Available records START

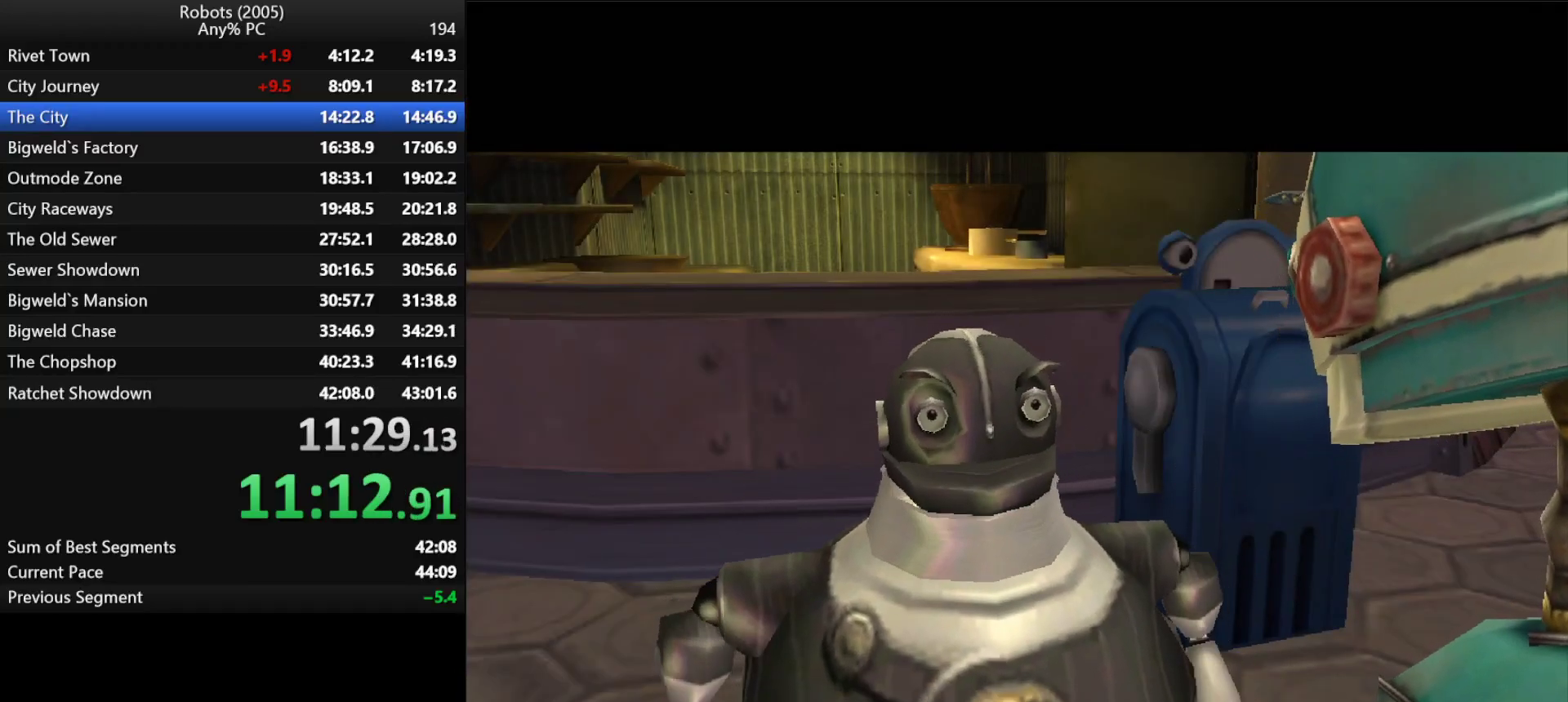
{"keys": ["return", "space", "w"], "events": [[50, "space", "down"], [100, "return", "down"], [150, "return", "up"], [150, "space", "up"], [200, "space", "down"], [233, "return", "down"], [283, "return", "up"], [333, "return", "down"], [333, "space", "up"], [383, "return", "up"], [433, "return", "down"], [467, "space", "down"]]}
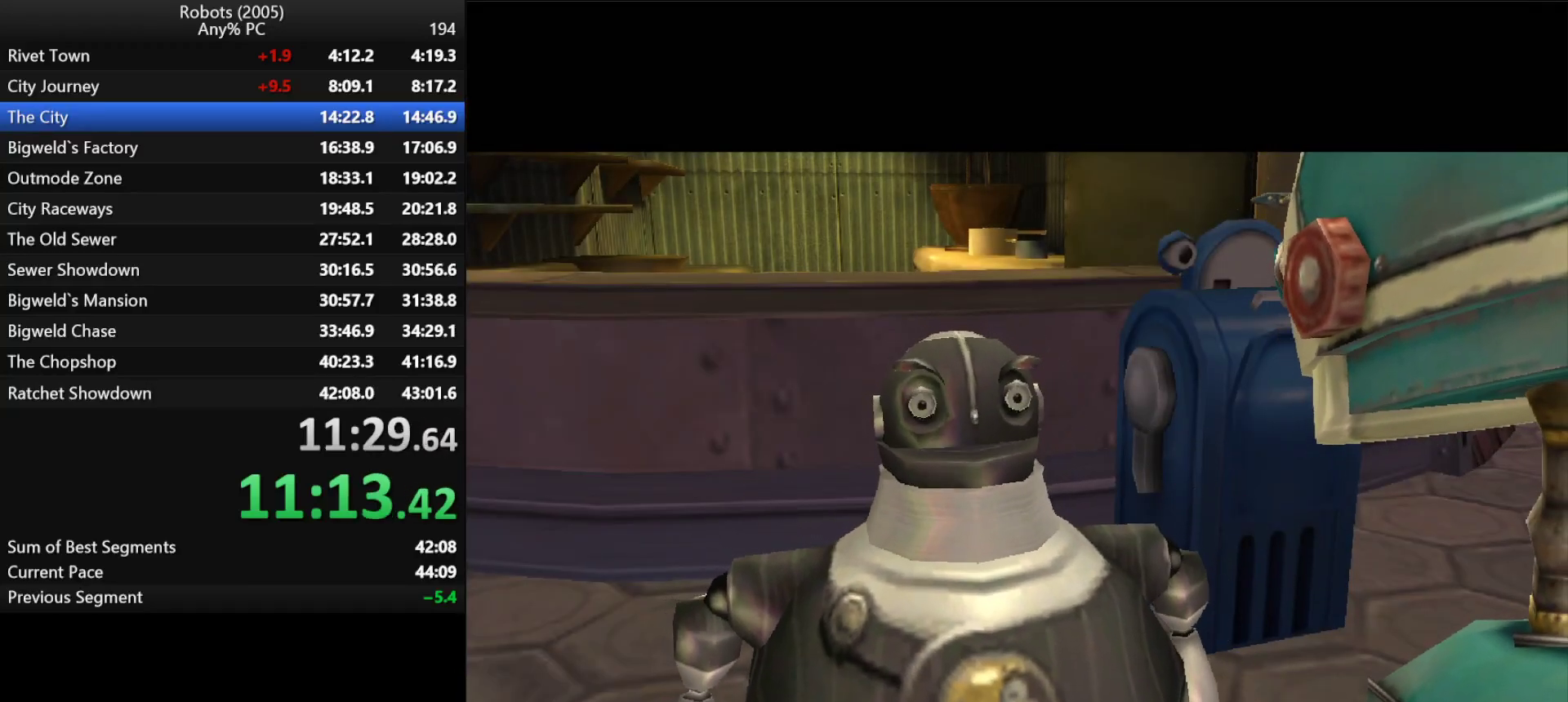
{"keys": ["w"], "events": [[17, "return", "up"], [17, "space", "up"], [67, "return", "down"], [117, "return", "up"], [167, "space", "down"], [200, "return", "down"], [200, "space", "up"], [250, "return", "up"], [300, "return", "down"], [350, "space", "down"], [400, "return", "up"], [433, "return", "down"], [433, "space", "up"], [483, "return", "up"]]}
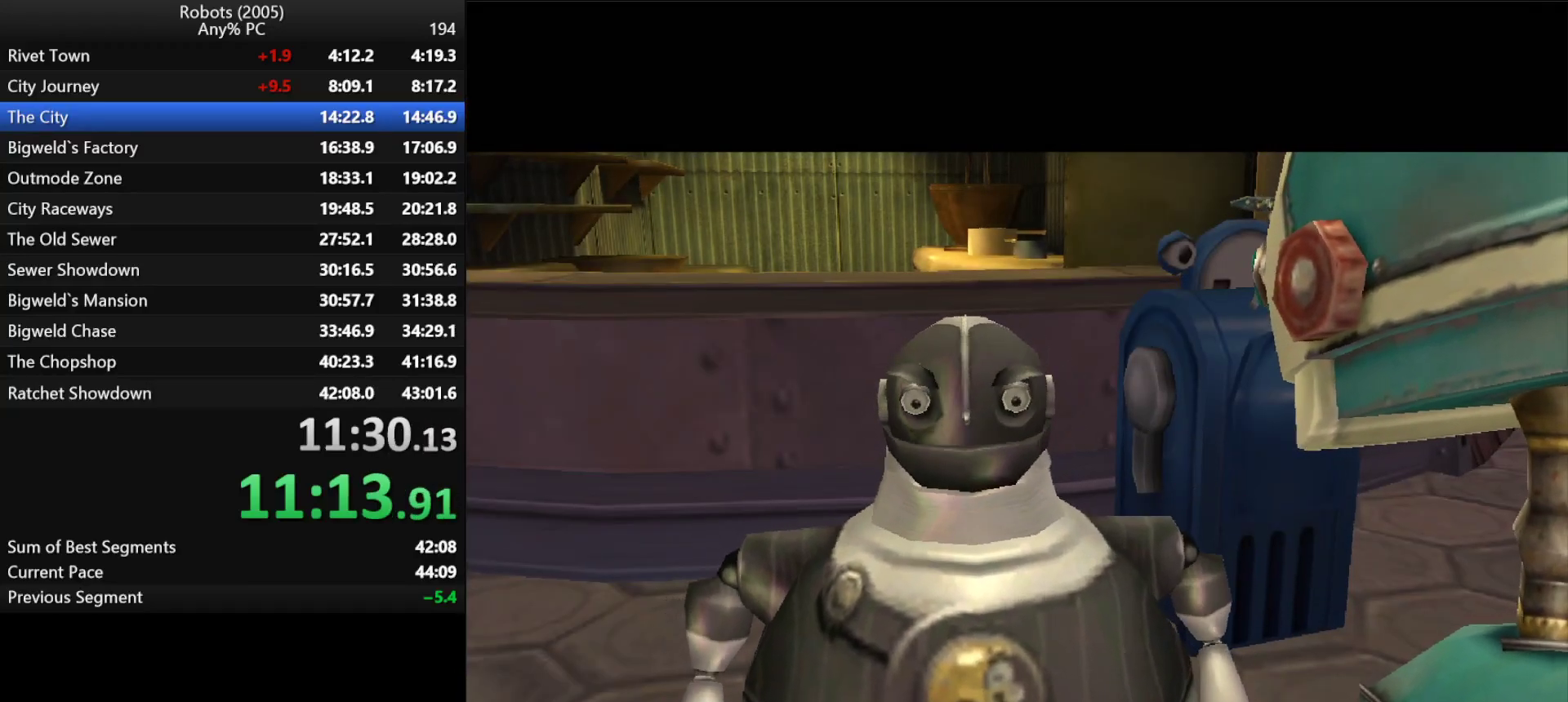
{"keys": ["return", "space", "w"], "events": [[33, "return", "down"], [33, "space", "down"], [83, "return", "up"], [133, "space", "up"], [183, "return", "down"], [217, "return", "up"], [217, "space", "down"], [317, "return", "down"], [317, "space", "up"], [367, "return", "up"], [450, "space", "down"], [500, "return", "down"]]}
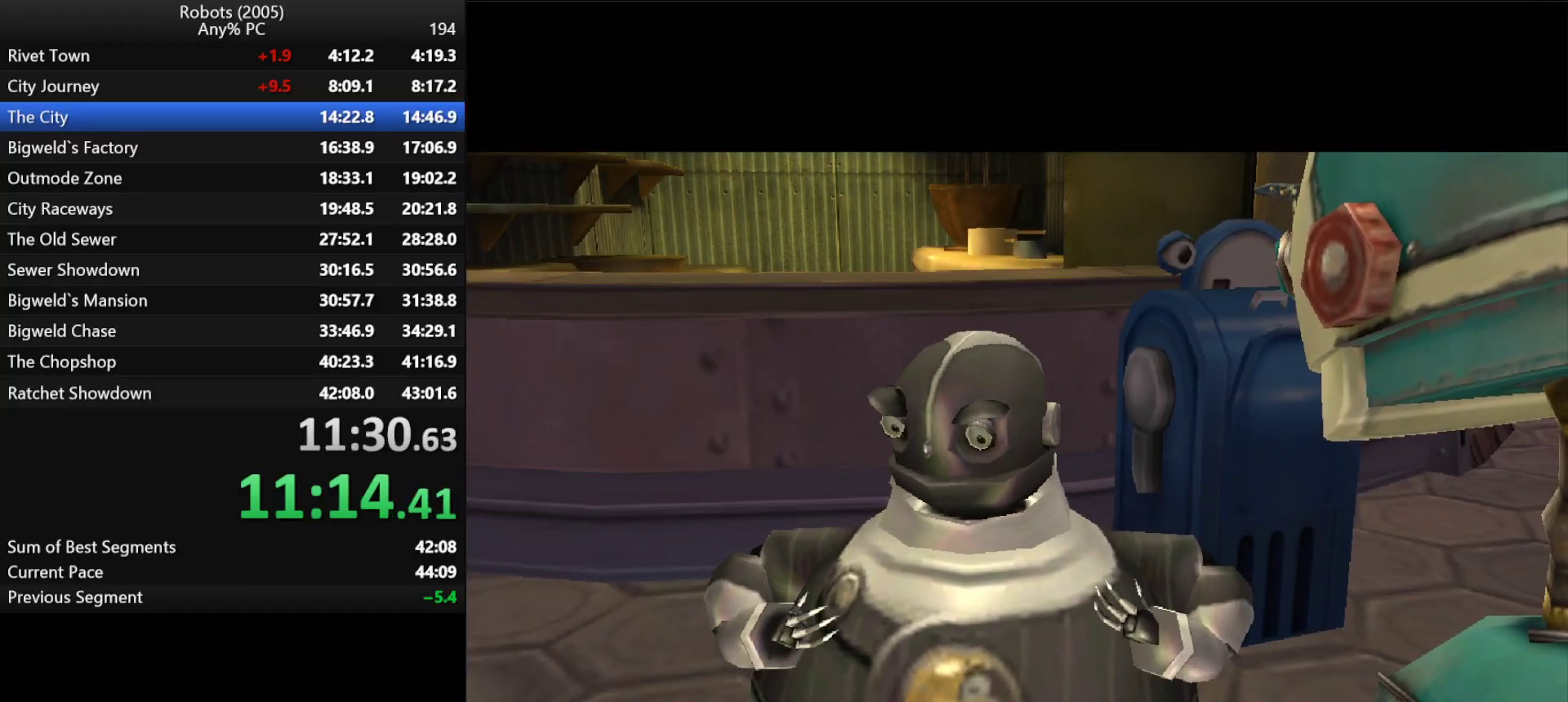
{"keys": ["w"], "events": [[50, "return", "up"], [50, "space", "up"], [150, "return", "down"], [150, "space", "down"], [200, "return", "up"], [233, "return", "down"], [233, "space", "up"], [283, "return", "up"], [383, "space", "down"], [417, "space", "up"]]}
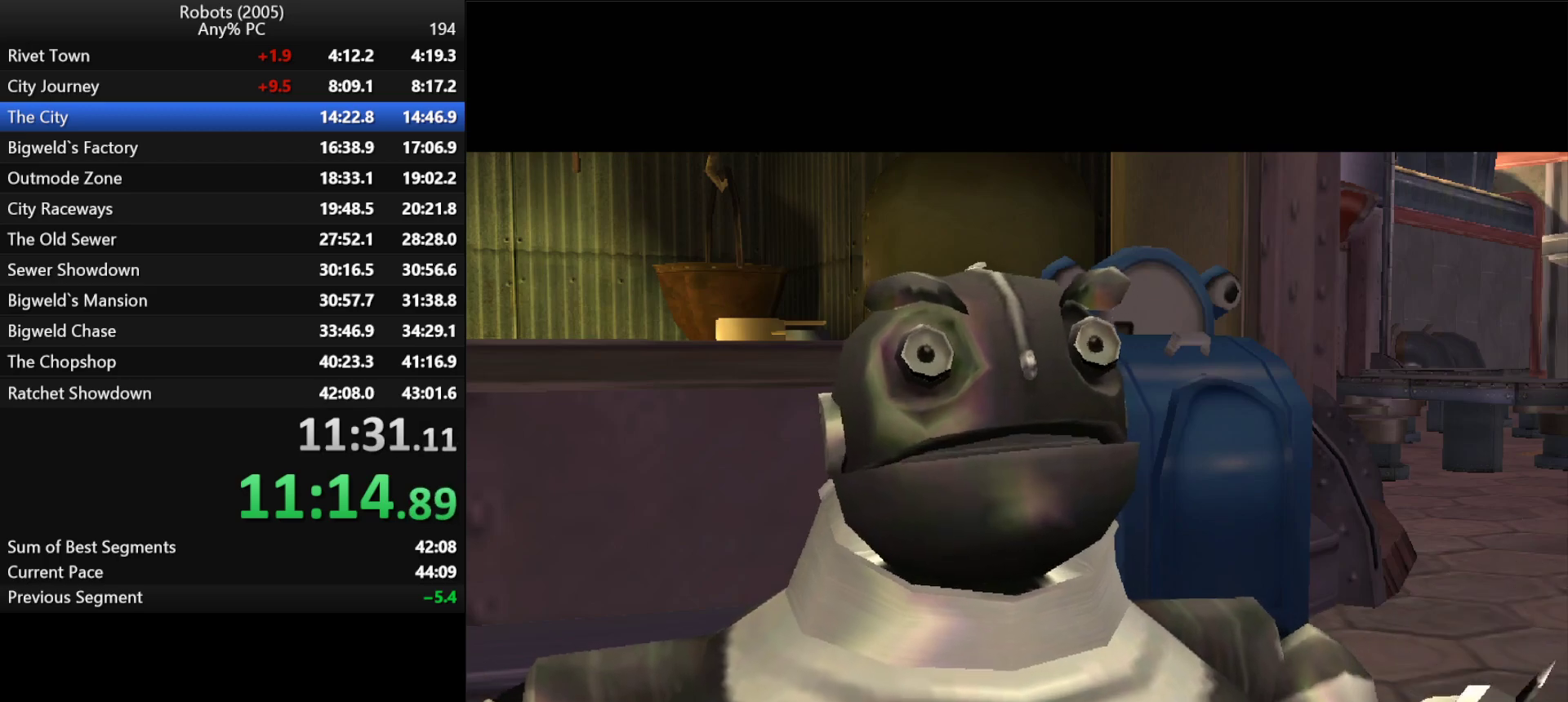
{"keys": ["w"], "events": [[67, "return", "down"], [67, "space", "down"], [117, "return", "up"], [117, "space", "up"], [167, "return", "down"], [217, "return", "up"], [250, "space", "down"], [350, "space", "up"], [400, "return", "down"], [450, "return", "up"]]}
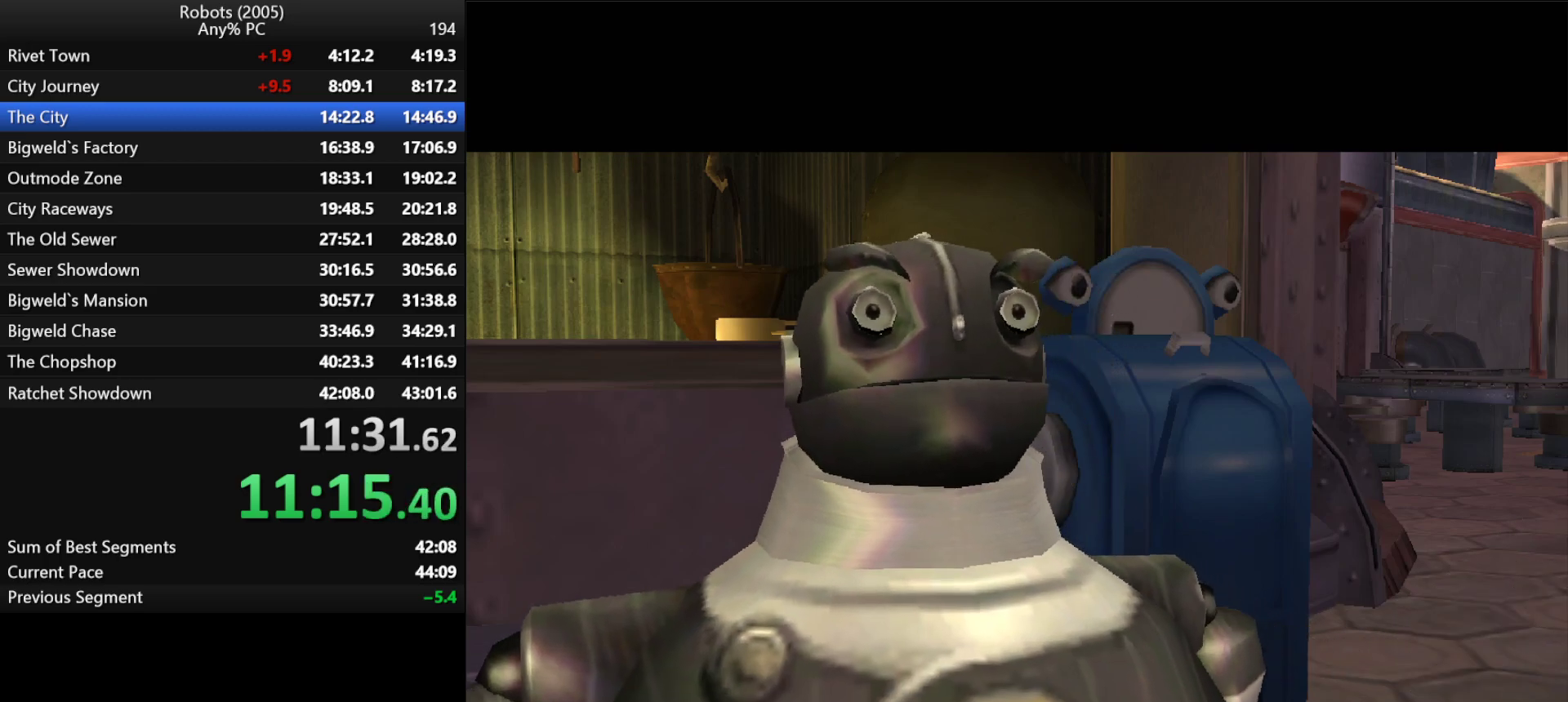
{"keys": ["return", "w"], "events": [[133, "return", "down"], [133, "space", "down"], [167, "return", "up"], [217, "return", "down"], [217, "space", "up"], [267, "return", "up"], [317, "space", "down"], [367, "return", "down"], [417, "return", "up"], [417, "space", "up"], [467, "return", "down"]]}
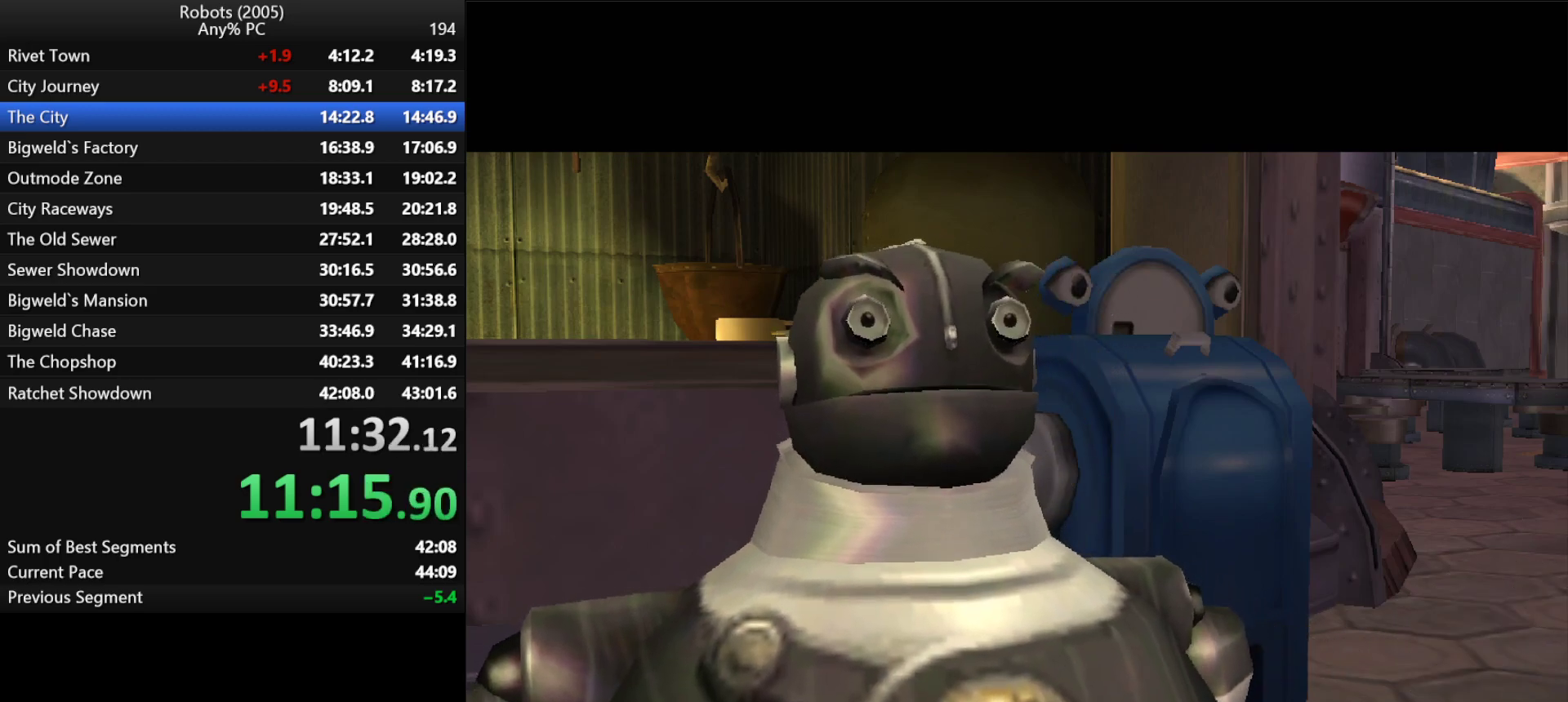
{"keys": ["w"], "events": [[17, "return", "up"], [200, "return", "down"], [250, "return", "up"], [250, "space", "down"], [283, "space", "up"], [417, "return", "down"], [467, "return", "up"]]}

Available records END

Task to carry out
Since the pictures are not wanted, copy only the text of the records above, exactly.

Your response
{"keys": ["return", "space", "w"], "events": [[50, "space", "down"], [100, "return", "down"], [150, "return", "up"], [150, "space", "up"], [200, "space", "down"], [233, "return", "down"], [283, "return", "up"], [333, "return", "down"], [333, "space", "up"], [383, "return", "up"], [433, "return", "down"], [467, "space", "down"]]}
{"keys": ["w"], "events": [[17, "return", "up"], [17, "space", "up"], [67, "return", "down"], [117, "return", "up"], [167, "space", "down"], [200, "return", "down"], [200, "space", "up"], [250, "return", "up"], [300, "return", "down"], [350, "space", "down"], [400, "return", "up"], [433, "return", "down"], [433, "space", "up"], [483, "return", "up"]]}
{"keys": ["return", "space", "w"], "events": [[33, "return", "down"], [33, "space", "down"], [83, "return", "up"], [133, "space", "up"], [183, "return", "down"], [217, "return", "up"], [217, "space", "down"], [317, "return", "down"], [317, "space", "up"], [367, "return", "up"], [450, "space", "down"], [500, "return", "down"]]}
{"keys": ["w"], "events": [[50, "return", "up"], [50, "space", "up"], [150, "return", "down"], [150, "space", "down"], [200, "return", "up"], [233, "return", "down"], [233, "space", "up"], [283, "return", "up"], [383, "space", "down"], [417, "space", "up"]]}
{"keys": ["w"], "events": [[67, "return", "down"], [67, "space", "down"], [117, "return", "up"], [117, "space", "up"], [167, "return", "down"], [217, "return", "up"], [250, "space", "down"], [350, "space", "up"], [400, "return", "down"], [450, "return", "up"]]}
{"keys": ["return", "w"], "events": [[133, "return", "down"], [133, "space", "down"], [167, "return", "up"], [217, "return", "down"], [217, "space", "up"], [267, "return", "up"], [317, "space", "down"], [367, "return", "down"], [417, "return", "up"], [417, "space", "up"], [467, "return", "down"]]}
{"keys": ["w"], "events": [[17, "return", "up"], [200, "return", "down"], [250, "return", "up"], [250, "space", "down"], [283, "space", "up"], [417, "return", "down"], [467, "return", "up"]]}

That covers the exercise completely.